Aquella tarde hubiera sido perfecta: ella llegaría a las siete, puntual, impecable como siempre. Quizás me hubiera animado a tomar su mano. Frente de la plaza le invitaría un helado. Ella aceptaría con una sonrisa. La misma sonrisa que me desvelaba desde sexto. La cita estaba planeada hasta las nueve. Papá me aconsejó muy bien «Los jóvenes no pueden estar en la calle a las diez de la noche porque si no, los llevan y nadie los vuelve a ver». Había ahorrado mucho tiempo para que nuestro paseo sea mágico. Pero tantos planes, tanto ahorro para estar ahora dentro del quirófano. Me colocaron una máscara de oxígeno. Supongo que esa cosa tenía algo más, porque poco a poco comencé a sentirme pesado, los párpados se me cerraron solos hasta que acabé dormido por completo.

En la sala, la espera se hacía larga: una acomodadora ya me había indicado el número de asiento y la fila. Yo no dejaba de pensar en Romina. Debían de ser las siete de la tarde y seguro estaría donde habíamos quedado. O a lo mejor le había llegado la noticia. En realidad, no. Mamá entró corriendo a mi habitación cuando comencé a gritar. Y nos vinimos al hospital tan rápido como pudimos. Nadie sabía del encuentro con Romina. Se lo tendría que haber dicho a mi madre cuando íbamos en el auto «mamá, avisale a Romina que no voy a ir a la plaza». Ella siempre se mete en todo. Piensa que soy un bebé y me hace pasar vergüenza. Se hubiera encargado de contarles a todos que su nene iba a tener su primera cita. Pero el doctor me dijo que en dos días salgo, dos días no son mucho tiempo. Los rumores se esparcen rápido así que, mañana quizás Romina se va a enterar la razón que me hizo dejarla plantada. Capaz venga a la hora de las visitas. O tal vez esté enojada y no quiera venir. Pero eso no importa, cuando salga voy a ir a buscarla, le voy a mostrar mi cicatriz y quizás me pregunte si me duele mucho. Yo le voy a decir que no, sólo para que vea que soy un hombre fuerte, capaz de aguantar todo.
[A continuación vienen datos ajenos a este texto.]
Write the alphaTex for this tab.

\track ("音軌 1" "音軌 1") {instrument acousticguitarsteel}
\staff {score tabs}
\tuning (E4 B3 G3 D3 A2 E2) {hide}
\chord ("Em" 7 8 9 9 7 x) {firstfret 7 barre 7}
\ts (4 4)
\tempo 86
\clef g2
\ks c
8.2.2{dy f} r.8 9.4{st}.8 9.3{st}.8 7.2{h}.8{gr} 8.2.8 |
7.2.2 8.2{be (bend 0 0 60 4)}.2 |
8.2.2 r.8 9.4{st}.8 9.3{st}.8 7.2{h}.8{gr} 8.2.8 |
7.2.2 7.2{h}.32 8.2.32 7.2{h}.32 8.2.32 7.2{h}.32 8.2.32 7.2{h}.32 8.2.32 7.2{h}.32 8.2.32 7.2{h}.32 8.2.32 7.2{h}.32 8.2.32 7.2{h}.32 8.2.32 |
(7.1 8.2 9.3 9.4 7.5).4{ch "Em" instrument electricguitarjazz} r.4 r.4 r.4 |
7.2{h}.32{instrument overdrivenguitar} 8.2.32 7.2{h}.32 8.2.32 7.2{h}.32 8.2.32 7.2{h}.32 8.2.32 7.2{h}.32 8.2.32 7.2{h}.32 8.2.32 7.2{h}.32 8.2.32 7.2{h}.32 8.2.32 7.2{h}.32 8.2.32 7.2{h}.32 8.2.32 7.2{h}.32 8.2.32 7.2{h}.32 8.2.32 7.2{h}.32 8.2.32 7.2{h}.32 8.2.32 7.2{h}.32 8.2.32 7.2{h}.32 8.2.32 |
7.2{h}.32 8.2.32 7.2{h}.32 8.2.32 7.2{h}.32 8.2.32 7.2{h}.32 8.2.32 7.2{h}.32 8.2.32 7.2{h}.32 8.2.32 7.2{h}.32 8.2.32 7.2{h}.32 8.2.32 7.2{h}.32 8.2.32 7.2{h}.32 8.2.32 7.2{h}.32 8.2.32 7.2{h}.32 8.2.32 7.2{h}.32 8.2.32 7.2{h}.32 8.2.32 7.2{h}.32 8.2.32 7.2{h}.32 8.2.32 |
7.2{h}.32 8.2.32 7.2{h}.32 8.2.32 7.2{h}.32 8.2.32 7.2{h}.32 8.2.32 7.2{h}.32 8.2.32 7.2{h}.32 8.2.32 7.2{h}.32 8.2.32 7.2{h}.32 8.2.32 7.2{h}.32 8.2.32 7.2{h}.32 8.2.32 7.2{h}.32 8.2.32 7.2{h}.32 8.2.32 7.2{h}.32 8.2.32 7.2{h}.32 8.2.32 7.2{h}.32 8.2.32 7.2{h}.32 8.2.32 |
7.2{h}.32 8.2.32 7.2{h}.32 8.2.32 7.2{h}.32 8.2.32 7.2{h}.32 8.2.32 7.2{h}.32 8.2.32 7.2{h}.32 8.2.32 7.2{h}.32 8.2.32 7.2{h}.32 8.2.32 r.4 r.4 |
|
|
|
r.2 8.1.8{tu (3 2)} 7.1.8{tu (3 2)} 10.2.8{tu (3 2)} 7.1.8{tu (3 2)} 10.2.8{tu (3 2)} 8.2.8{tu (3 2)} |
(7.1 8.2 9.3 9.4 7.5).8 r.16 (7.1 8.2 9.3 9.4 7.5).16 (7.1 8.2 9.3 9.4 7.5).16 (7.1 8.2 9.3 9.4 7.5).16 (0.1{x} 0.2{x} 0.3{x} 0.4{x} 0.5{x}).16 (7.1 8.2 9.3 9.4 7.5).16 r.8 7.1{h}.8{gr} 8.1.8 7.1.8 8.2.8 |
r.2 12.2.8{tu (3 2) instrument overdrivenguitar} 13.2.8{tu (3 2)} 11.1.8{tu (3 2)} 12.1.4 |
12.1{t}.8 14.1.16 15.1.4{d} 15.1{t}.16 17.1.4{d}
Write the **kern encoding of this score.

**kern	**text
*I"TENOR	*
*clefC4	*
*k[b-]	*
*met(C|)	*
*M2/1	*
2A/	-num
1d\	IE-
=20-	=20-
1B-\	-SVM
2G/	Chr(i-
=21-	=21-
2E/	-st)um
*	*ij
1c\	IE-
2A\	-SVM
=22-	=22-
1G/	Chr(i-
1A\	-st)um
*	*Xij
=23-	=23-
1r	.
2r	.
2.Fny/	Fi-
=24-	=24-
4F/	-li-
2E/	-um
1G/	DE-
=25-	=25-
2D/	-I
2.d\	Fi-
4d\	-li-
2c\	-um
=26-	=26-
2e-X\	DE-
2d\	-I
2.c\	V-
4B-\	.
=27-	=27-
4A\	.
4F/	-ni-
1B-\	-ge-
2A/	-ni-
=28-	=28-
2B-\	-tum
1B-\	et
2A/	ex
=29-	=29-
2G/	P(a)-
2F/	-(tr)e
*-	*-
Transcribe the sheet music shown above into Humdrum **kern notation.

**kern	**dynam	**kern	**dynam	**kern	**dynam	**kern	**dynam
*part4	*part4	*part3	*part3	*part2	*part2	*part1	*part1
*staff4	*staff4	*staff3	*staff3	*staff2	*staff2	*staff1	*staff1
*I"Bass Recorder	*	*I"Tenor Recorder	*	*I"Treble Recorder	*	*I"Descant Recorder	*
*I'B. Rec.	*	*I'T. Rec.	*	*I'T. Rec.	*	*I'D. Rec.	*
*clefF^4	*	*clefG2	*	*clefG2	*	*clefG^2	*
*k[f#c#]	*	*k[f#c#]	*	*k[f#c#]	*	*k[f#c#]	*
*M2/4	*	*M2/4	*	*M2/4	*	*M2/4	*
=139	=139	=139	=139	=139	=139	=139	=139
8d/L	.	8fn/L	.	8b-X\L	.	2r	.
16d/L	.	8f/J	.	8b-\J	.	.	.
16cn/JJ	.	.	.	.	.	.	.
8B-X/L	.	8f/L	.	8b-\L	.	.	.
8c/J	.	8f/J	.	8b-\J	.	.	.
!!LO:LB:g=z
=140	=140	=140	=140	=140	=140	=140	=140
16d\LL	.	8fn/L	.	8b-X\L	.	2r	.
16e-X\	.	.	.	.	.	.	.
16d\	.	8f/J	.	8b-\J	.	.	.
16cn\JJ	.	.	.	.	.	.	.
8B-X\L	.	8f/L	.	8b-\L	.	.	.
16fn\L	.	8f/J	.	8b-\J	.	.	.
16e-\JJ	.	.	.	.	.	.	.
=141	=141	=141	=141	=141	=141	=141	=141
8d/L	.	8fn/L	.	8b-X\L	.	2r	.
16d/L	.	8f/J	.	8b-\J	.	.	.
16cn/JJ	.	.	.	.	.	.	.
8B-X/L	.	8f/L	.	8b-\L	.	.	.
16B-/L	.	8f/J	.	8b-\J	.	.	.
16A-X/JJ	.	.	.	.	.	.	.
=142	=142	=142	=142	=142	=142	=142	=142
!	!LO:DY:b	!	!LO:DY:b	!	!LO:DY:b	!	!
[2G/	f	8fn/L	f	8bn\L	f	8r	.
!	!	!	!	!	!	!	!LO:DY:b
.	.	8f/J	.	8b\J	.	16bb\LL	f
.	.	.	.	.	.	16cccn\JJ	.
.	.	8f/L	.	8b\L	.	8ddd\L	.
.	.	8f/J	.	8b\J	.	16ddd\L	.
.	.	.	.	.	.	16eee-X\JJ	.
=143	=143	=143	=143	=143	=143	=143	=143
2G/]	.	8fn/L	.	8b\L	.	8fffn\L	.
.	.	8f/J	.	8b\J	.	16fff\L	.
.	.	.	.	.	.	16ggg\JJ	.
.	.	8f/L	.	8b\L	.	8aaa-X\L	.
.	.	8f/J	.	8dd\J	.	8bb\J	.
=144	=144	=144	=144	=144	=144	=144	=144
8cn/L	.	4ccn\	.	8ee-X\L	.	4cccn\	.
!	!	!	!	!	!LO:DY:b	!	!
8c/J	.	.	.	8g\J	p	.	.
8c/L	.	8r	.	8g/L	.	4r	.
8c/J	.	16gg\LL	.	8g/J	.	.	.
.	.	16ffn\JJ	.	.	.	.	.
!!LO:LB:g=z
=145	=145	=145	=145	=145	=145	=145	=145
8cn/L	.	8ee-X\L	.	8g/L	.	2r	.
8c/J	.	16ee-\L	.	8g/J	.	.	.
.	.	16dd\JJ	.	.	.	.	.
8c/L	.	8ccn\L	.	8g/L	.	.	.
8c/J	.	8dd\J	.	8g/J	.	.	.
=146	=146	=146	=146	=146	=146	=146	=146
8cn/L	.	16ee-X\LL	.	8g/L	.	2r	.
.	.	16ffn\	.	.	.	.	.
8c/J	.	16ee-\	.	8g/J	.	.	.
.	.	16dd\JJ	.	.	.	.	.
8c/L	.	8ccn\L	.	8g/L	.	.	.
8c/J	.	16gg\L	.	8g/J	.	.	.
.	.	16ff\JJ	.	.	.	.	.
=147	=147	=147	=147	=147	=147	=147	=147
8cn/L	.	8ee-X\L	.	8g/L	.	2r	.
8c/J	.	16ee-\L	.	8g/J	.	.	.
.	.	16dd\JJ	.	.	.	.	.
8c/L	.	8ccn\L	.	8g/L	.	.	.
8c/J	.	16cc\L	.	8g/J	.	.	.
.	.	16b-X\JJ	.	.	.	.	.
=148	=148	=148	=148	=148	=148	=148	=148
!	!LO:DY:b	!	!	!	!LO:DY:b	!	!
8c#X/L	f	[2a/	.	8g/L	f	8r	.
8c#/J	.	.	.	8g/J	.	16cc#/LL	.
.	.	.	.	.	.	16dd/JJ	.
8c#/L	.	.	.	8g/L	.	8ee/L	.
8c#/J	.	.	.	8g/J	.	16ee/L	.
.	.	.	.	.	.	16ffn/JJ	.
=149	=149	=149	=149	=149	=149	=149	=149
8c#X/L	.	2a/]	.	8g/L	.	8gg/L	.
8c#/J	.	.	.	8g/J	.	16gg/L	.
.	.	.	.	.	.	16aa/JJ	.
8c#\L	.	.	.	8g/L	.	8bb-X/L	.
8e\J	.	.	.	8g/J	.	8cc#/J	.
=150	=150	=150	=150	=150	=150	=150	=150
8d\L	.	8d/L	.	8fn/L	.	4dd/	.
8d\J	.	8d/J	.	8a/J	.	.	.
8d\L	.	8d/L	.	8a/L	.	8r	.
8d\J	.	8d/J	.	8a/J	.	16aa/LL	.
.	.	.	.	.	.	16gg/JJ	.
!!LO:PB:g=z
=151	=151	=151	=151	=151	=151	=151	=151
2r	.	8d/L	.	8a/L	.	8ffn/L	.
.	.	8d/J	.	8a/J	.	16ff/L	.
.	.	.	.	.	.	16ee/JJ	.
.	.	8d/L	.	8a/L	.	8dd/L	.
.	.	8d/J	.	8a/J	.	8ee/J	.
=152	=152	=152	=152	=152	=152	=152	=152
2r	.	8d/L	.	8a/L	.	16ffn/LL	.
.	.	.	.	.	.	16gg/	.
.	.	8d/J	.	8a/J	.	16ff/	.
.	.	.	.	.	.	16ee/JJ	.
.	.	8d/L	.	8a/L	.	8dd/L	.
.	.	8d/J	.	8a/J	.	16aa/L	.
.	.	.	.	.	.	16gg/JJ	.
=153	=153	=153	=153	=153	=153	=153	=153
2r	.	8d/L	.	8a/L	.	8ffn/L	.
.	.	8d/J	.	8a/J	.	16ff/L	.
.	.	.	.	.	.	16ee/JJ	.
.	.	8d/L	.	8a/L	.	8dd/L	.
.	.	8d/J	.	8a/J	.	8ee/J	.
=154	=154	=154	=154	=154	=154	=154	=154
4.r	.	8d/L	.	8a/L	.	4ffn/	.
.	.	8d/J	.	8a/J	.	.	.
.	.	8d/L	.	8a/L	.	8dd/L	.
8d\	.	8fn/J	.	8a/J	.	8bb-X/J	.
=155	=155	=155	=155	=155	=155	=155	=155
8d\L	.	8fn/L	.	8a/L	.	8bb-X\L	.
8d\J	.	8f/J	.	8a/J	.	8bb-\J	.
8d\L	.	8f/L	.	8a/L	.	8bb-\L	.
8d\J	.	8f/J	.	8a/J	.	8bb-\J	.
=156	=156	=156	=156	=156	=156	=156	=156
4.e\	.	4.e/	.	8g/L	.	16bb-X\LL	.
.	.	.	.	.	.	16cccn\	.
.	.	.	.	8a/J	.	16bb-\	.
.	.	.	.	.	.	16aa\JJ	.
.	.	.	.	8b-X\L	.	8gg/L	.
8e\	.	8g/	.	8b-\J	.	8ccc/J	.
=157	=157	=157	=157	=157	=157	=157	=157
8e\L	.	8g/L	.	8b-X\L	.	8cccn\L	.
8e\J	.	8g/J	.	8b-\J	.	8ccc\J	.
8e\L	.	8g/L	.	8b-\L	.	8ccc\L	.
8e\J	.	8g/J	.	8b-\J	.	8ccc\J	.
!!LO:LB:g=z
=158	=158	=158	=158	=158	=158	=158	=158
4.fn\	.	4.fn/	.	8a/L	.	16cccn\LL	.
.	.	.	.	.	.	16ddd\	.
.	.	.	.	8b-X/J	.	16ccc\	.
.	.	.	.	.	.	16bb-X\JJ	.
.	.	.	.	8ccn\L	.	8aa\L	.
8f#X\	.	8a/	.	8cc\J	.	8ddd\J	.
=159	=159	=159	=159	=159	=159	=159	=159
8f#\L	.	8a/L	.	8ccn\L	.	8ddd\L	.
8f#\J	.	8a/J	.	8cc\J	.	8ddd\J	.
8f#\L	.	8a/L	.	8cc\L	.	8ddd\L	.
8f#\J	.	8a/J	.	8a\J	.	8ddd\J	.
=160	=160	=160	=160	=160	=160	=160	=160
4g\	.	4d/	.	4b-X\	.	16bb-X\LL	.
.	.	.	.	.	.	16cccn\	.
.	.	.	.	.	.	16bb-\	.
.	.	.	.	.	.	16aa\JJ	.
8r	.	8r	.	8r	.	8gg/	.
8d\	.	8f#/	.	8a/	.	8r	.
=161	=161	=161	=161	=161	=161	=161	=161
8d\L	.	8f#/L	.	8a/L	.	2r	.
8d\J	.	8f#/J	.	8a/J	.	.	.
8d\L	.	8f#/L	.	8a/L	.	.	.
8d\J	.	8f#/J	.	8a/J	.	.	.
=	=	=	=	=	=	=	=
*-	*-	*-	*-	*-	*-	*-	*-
En la sala de espera hay personas de todo el mundo. De todas las religiones; de todas las edades: ancianos, cuarentones, niños. De todas las profesiones: secretarias, astronautas, kiosqueros, ingenieras, editores, diseñadores, amantes, barrenderos, abogados, músicos, amas de casa, programadores, vendedores de autos, maestras, ciclistas, corredores de fórmula 1, abuelas tejedoras, estudiantes, monjas. Debo acordarme esto para contárselo a todos cuando despierte, en especial a la profe Estela, la de religión. Les diré que tenía razón. La muerte no discrimina. La muerte después de la muerte es igual para todos. No hay salones VIP, ni asientos de primera clase. No hay comida, no tenemos hambre. No hay TV cable, ni radio, ni videojuegos, ni Internet. Solo una pantalla gigante que anuncia tu nombre en el mismo instante que se lo escucha por el altoparlante. Hay encargados de limpieza y cinco acomodadoras de minifalda. No hay infierno. No hay edificios, ni playas, ni flores. Nadie te lleva a la noche. No hay charlas espiritualistas. No hay reclamos entre mamá y papá, no hay profes de religión, ni preceptoras; ni dolor.

No hay dolor en la sala de espera.

Aquí hay personas raras, no pude hablar con todos. El espacio es grande y somos muchos. Pareciera que yo soy el único con apendicitis. Los que están en coma armaron una mesa y apuestan a quién llaman primero por el altavoz. Me apuré con las cartas para enseñarles a jugar al truco. Entre el siete de oro y de espada, la voz de mi padre no me dejaba concentrar: «A las diez los llevan y no los vemos más». Igual, no creo que se haya quedado tanto tiempo. A lo mejor me tendió una broma y, mientras yo la esperaba, aparecía con una videocámara filmando mi cara de bobo. Cómo no lo pensé antes… De todos modos nada de eso va a suceder porque estoy en la sala de espera enseñando, a unos colombianos, a jugar al truco. Es extraño, me siento un cuerpo, pero al mismo tiempo no lo soy. Dicen que cuando llega la hora se siente y yo sentí que dirían mi nombre por el altavoz. Me anticipé, me despedí de los que estaban en la mesa. Atravesaba la sala mientras veía mi nombre en la pantalla pero, antes de entrar al ascensor, vi que la azafata le estaba asignando un lugar a Romina.